Geiger opened the door. Voluntarily, the old watcher stepped through. He lurched one step down the front steps of the town house, then turned.
He looked up and with imploring but now-gleaming eyes, eyes that seemed to change as Rolf watched.
“I found this,” the watcher said. “I wanted to return it.”
He reached out with a closed fist, then opened his hand. Geiger loo
ked downward. In the watcher’s palm was the small silver piano pendant that Rolf had purchased in San Remo.
“Your beautiful woman lost it,” the watcher said. “See? I meant no harm. I thought I was helping.”
Geiger was startled. Then he reached forward and carefully—with two fingers—took the pendant. The old hand withdrew.
“How did you know it was hers?” Geiger asked.
“You brought it back from Europe.” Geiger felt an even deeper fear.
“How did you know that?” he asked.
“I read it in the newspapers.”
“Which one? Which newspaper. No one printed that!” The old man shrugged cryptically.
“Somehow I knew,” he said. Geiger glared at him.
“Don’t ever come into this house again.”
“Unless invited?”
“That won’t happen.”
“Unless invited?” the old man pressed.
“Yeah!” Geiger snapped, just to get rid of him. “Unless invited!” The old eyes glazed.
“Now, I’ll go,” he said. He gave Geiger an indignant look and turned away. He walked down the steps, turned, and made his way down the block. Geiger, calming now, blew out a long breath. He stood on his front step as he watched the man go a few paces from the steps of 112 East Seventy-Third Street.

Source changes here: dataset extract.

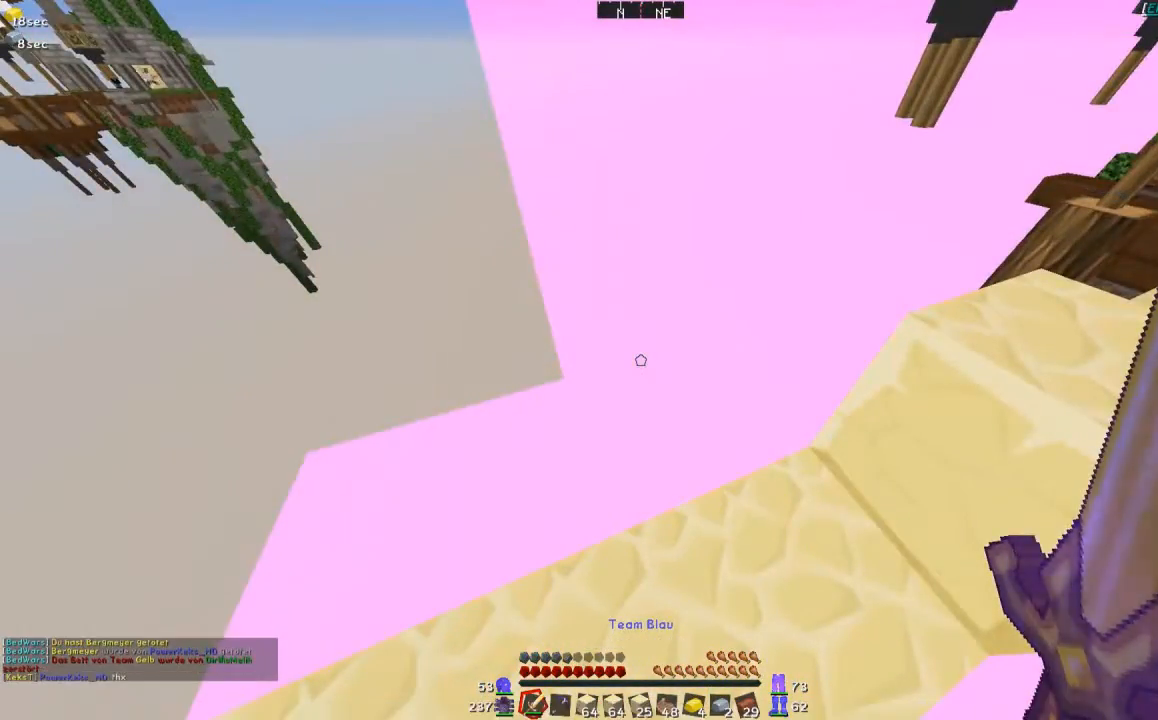
Gameplay with keyboard and mouse; each line is a JSON object with the keys and mouse buttons held at the frame after it. "events" lists presses ("down") and releases ("up") of "a", "d", "s", "w", "mouse_left" and "mouse_right" between this image and that frame as [ms after this image, input, new state], when the widget could be followed in between. "mouse_left", "mouse_right" = the "left", "right" buttons of the "mouse" list. No other keys are recorded. Fast repeated clicks can show as one long hold. Mouse movement is not recorded.
{"keys": [], "mouse": [], "events": []}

The old watcher stopped and turned. There was a new expression in his eyes when he looked up at Geiger. Something new that Geiger hadn’t seen before.

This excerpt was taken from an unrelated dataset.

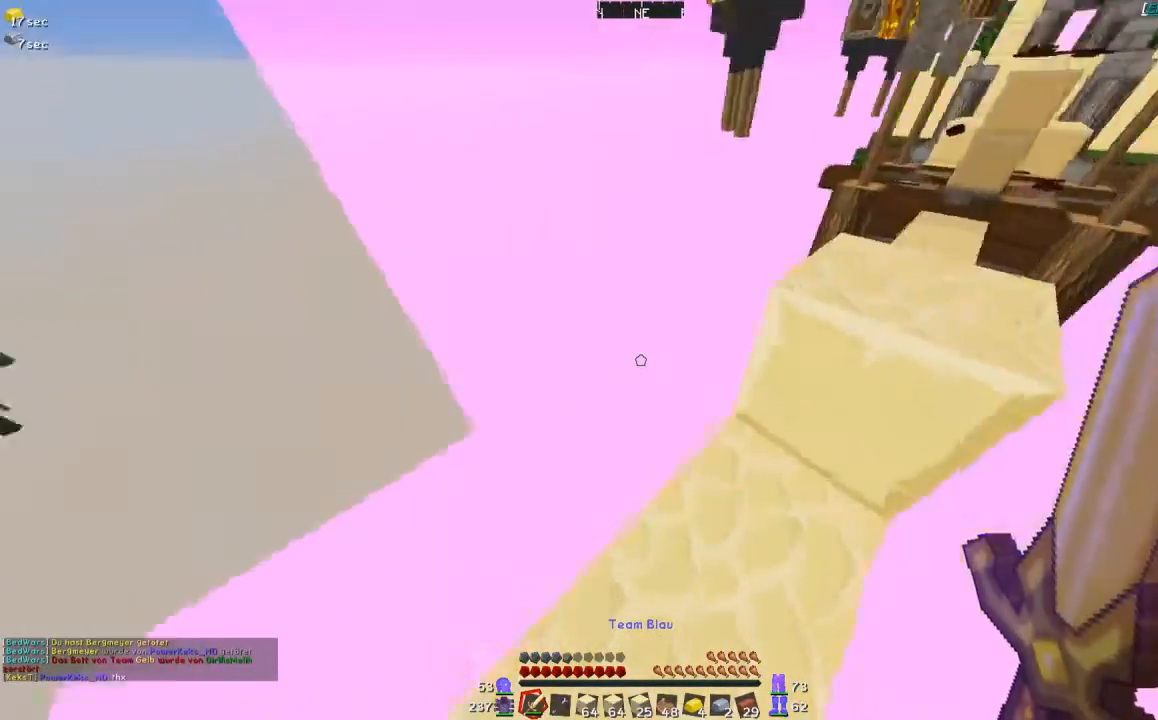
{"keys": ["w"], "mouse": [], "events": [[333, "w", "down"]]}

“I’ll go,” the intruder said. “And you won’t see me again. Not in this form, at least.”
“What the hell does that mean?” Geiger asked. The watcher laughed quietly. A car passed.
“I have more than one piece of jewelry,” the watcher said. “More than one thing that glows or sparkles.”
Geiger was trying to decipher the intruder’s meaning when the old watcher held up his right hand. Geiger felt a bolt of shock. There was—for the briefest of moments—a dazzling sparkle from a finger on the man’s hand. Like the glimmer of an emerald. Then the man lowered his hand and the reflection of the stone—if it really had been one—was gone.
It left Geiger speechless. The watcher turned and walked to the end of the block, toward Park Avenue. There Geiger lost him in the shadows and headlights.